*** Task input Section Begins ***
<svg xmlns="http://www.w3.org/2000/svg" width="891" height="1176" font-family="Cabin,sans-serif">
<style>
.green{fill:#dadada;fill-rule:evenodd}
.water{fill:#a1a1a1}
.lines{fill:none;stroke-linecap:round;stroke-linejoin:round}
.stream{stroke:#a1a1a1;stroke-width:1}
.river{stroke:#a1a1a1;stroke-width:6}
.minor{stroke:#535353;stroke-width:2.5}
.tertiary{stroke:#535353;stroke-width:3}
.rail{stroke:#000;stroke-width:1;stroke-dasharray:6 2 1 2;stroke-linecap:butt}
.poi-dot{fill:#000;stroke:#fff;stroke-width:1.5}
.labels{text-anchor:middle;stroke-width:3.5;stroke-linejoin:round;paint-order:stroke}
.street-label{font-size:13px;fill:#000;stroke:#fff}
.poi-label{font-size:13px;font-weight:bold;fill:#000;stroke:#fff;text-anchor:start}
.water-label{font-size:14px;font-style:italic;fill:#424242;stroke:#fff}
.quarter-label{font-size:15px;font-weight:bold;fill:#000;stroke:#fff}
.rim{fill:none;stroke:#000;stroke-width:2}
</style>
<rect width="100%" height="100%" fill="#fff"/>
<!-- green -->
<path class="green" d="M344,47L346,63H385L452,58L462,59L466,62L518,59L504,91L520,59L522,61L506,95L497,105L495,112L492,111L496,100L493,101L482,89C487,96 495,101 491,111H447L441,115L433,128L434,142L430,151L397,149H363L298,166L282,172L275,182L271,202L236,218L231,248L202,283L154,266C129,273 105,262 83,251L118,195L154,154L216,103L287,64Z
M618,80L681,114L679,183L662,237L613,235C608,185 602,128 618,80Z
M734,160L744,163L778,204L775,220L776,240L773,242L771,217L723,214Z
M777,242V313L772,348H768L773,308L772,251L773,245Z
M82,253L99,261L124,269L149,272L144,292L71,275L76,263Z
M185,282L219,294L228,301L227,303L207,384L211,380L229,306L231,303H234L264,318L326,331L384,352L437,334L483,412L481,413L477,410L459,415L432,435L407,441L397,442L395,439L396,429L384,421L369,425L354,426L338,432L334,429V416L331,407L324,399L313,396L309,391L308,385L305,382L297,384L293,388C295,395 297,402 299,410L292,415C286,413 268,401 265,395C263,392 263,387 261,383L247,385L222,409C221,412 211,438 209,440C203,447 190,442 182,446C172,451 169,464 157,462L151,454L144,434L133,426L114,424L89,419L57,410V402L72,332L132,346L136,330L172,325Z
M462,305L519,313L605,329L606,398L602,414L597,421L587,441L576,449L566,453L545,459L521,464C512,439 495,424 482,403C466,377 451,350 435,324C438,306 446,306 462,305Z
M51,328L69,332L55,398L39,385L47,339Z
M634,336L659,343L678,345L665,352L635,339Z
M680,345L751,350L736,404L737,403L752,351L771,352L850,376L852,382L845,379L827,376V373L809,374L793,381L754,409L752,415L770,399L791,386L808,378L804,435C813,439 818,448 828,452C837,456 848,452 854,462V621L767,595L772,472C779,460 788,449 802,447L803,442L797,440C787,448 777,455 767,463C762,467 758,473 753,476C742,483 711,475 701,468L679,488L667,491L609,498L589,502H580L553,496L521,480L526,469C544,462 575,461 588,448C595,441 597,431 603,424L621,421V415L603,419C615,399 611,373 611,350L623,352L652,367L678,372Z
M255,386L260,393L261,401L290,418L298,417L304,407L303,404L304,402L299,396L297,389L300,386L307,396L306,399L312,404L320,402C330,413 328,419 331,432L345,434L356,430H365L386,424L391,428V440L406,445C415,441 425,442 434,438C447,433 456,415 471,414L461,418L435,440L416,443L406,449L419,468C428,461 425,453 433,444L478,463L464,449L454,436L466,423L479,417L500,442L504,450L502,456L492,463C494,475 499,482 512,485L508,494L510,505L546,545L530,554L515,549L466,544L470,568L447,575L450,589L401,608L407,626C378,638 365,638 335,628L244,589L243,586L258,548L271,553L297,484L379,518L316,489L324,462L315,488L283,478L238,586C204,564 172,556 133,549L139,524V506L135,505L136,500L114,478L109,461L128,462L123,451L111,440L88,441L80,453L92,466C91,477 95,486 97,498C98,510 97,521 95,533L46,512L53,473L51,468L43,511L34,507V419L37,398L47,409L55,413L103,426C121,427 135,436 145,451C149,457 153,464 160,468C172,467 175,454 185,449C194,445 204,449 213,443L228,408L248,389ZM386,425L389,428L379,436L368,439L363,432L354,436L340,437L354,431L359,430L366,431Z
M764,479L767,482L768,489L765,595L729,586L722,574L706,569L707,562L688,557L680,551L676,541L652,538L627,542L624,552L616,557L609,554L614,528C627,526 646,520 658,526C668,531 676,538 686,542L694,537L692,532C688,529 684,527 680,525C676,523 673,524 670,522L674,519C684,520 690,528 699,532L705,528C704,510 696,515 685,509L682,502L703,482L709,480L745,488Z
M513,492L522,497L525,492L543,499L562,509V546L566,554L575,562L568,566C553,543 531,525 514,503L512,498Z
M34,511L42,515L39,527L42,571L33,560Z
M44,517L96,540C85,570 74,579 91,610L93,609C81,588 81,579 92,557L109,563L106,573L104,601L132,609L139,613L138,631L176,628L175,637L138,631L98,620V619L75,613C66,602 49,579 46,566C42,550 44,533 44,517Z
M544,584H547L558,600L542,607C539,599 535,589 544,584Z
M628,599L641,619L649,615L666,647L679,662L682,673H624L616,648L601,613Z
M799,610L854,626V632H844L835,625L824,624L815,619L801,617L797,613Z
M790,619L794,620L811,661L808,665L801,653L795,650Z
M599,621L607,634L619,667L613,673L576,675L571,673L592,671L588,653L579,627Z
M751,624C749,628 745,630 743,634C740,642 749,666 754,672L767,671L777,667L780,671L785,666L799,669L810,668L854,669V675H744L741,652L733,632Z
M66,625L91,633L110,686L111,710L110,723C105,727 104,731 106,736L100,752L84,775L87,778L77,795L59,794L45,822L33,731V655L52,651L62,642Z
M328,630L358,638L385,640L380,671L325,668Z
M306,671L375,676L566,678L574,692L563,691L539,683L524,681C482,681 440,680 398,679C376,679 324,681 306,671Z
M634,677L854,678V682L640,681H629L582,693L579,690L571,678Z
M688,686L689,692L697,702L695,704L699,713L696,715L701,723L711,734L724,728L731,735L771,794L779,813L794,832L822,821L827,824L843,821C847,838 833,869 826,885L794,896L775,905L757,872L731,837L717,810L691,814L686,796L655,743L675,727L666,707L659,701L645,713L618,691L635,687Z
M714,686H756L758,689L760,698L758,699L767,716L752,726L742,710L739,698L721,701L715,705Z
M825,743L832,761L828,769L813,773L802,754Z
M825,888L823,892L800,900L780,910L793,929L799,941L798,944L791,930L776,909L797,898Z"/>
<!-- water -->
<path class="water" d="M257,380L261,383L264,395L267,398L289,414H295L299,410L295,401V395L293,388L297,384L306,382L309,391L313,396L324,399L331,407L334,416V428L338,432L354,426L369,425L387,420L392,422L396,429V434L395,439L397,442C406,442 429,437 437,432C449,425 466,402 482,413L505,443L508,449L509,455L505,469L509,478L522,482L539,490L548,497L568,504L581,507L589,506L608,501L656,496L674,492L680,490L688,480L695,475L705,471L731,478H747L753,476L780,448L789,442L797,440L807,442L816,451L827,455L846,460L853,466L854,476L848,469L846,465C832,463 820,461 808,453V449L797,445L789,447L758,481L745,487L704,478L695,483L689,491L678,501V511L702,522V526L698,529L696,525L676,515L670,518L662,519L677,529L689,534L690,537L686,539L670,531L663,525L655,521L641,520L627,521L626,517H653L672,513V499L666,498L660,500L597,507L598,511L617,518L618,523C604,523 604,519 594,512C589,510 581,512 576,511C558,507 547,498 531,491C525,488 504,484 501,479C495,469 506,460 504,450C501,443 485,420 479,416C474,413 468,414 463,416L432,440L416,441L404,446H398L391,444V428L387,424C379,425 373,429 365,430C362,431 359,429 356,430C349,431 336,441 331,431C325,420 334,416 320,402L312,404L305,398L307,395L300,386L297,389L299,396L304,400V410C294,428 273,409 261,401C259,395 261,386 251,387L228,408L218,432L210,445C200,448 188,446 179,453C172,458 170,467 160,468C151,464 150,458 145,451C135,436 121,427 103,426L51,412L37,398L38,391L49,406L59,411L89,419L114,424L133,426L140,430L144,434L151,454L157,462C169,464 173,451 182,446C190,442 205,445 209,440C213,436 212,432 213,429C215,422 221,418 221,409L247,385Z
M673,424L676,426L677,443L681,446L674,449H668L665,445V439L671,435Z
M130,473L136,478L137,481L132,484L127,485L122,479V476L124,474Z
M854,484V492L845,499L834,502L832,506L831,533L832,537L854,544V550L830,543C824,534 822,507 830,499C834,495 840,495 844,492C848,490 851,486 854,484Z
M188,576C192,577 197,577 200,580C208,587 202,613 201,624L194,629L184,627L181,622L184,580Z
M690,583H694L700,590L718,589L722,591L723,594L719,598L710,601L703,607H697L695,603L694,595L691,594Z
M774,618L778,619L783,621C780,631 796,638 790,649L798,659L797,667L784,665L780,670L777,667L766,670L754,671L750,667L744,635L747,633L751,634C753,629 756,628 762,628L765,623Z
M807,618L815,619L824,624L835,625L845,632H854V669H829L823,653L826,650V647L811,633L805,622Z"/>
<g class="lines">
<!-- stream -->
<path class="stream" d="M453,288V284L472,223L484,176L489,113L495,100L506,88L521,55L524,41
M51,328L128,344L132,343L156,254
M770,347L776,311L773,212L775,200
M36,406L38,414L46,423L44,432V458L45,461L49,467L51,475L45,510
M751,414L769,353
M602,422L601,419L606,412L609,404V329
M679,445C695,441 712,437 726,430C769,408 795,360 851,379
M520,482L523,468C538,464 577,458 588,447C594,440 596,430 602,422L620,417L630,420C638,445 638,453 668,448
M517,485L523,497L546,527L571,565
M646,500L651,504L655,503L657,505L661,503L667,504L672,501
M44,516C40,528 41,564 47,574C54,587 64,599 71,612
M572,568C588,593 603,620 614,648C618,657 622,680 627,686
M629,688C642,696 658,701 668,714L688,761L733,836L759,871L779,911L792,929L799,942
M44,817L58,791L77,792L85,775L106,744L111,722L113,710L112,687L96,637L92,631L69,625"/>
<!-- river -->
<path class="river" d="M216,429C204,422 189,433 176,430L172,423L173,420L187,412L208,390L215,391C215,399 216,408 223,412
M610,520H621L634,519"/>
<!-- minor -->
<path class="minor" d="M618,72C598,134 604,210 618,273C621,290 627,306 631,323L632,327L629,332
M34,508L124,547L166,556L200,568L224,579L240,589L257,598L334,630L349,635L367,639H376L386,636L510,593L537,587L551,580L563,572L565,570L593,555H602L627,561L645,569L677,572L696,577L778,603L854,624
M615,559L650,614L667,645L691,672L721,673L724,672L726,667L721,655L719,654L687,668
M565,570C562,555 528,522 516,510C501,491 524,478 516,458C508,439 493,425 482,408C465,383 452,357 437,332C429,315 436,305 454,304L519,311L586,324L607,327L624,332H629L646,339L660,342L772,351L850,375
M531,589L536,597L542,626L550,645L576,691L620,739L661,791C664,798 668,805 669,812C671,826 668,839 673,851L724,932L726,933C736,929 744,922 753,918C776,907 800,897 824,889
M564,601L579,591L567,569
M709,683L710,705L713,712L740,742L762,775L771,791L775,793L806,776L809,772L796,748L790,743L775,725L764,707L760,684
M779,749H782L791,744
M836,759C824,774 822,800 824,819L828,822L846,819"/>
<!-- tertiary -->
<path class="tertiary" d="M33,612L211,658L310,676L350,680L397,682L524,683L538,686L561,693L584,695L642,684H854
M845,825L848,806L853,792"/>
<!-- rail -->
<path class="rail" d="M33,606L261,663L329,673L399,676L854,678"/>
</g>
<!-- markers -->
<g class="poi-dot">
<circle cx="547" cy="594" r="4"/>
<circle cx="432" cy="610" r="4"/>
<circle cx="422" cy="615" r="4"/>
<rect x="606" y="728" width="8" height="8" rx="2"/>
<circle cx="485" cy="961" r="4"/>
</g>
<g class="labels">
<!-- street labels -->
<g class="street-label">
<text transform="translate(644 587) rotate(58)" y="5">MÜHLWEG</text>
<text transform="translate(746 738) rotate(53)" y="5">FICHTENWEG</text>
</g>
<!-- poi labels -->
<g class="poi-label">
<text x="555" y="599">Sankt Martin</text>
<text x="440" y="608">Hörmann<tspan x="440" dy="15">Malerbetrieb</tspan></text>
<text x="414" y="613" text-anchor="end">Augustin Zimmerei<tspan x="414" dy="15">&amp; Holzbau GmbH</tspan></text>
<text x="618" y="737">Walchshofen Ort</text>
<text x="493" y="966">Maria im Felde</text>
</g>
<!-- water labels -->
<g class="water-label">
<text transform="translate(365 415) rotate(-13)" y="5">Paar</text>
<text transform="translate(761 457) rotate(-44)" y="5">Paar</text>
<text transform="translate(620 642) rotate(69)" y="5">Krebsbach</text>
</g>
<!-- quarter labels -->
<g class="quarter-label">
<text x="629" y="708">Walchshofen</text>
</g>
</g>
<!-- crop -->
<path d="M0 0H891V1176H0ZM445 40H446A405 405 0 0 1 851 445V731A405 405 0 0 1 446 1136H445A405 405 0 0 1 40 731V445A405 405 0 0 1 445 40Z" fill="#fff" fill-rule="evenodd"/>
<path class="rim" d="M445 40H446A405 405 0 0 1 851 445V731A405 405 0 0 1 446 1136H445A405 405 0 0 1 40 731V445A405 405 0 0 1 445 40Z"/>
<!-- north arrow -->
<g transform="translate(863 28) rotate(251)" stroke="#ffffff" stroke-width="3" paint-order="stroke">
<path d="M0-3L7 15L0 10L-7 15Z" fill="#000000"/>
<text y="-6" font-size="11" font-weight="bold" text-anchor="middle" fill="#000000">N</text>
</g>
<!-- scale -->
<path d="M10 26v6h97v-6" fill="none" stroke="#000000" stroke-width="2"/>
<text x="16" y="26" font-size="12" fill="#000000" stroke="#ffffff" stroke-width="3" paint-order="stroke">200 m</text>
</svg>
*** Task input Section Ends ***
• _What you are asked to do_
All that should be written out is the stretch of lines above between the one holding "M565,570C562,555 528,522 516,510C501,491" and the one holding "0H891V1176H0ZM445 40H446A405 405", inclusive, exactly as given.

• _Solved problem_
M565,570C562,555 528,522 516,510C501,491 524,478 516,458C508,439 493,425 482,408C465,383 452,357 437,332C429,315 436,305 454,304L519,311L586,324L607,327L624,332H629L646,339L660,342L772,351L850,375
M531,589L536,597L542,626L550,645L576,691L620,739L661,791C664,798 668,805 669,812C671,826 668,839 673,851L724,932L726,933C736,929 744,922 753,918C776,907 800,897 824,889
M564,601L579,591L567,569
M709,683L710,705L713,712L740,742L762,775L771,791L775,793L806,776L809,772L796,748L790,743L775,725L764,707L760,684
M779,749H782L791,744
M836,759C824,774 822,800 824,819L828,822L846,819"/>
<!-- tertiary -->
<path class="tertiary" d="M33,612L211,658L310,676L350,680L397,682L524,683L538,686L561,693L584,695L642,684H854
M845,825L848,806L853,792"/>
<!-- rail -->
<path class="rail" d="M33,606L261,663L329,673L399,676L854,678"/>
</g>
<!-- markers -->
<g class="poi-dot">
<circle cx="547" cy="594" r="4"/>
<circle cx="432" cy="610" r="4"/>
<circle cx="422" cy="615" r="4"/>
<rect x="606" y="728" width="8" height="8" rx="2"/>
<circle cx="485" cy="961" r="4"/>
</g>
<g class="labels">
<!-- street labels -->
<g class="street-label">
<text transform="translate(644 587) rotate(58)" y="5">MÜHLWEG</text>
<text transform="translate(746 738) rotate(53)" y="5">FICHTENWEG</text>
</g>
<!-- poi labels -->
<g class="poi-label">
<text x="555" y="599">Sankt Martin</text>
<text x="440" y="608">Hörmann<tspan x="440" dy="15">Malerbetrieb</tspan></text>
<text x="414" y="613" text-anchor="end">Augustin Zimmerei<tspan x="414" dy="15">&amp; Holzbau GmbH</tspan></text>
<text x="618" y="737">Walchshofen Ort</text>
<text x="493" y="966">Maria im Felde</text>
</g>
<!-- water labels -->
<g class="water-label">
<text transform="translate(365 415) rotate(-13)" y="5">Paar</text>
<text transform="translate(761 457) rotate(-44)" y="5">Paar</text>
<text transform="translate(620 642) rotate(69)" y="5">Krebsbach</text>
</g>
<!-- quarter labels -->
<g class="quarter-label">
<text x="629" y="708">Walchshofen</text>
</g>
</g>
<!-- crop -->
<path d="M0 0H891V1176H0ZM445 40H446A405 405 0 0 1 851 445V731A405 405 0 0 1 446 1136H445A405 405 0 0 1 40 731V445A405 405 0 0 1 445 40Z" fill="#fff" fill-rule="evenodd"/>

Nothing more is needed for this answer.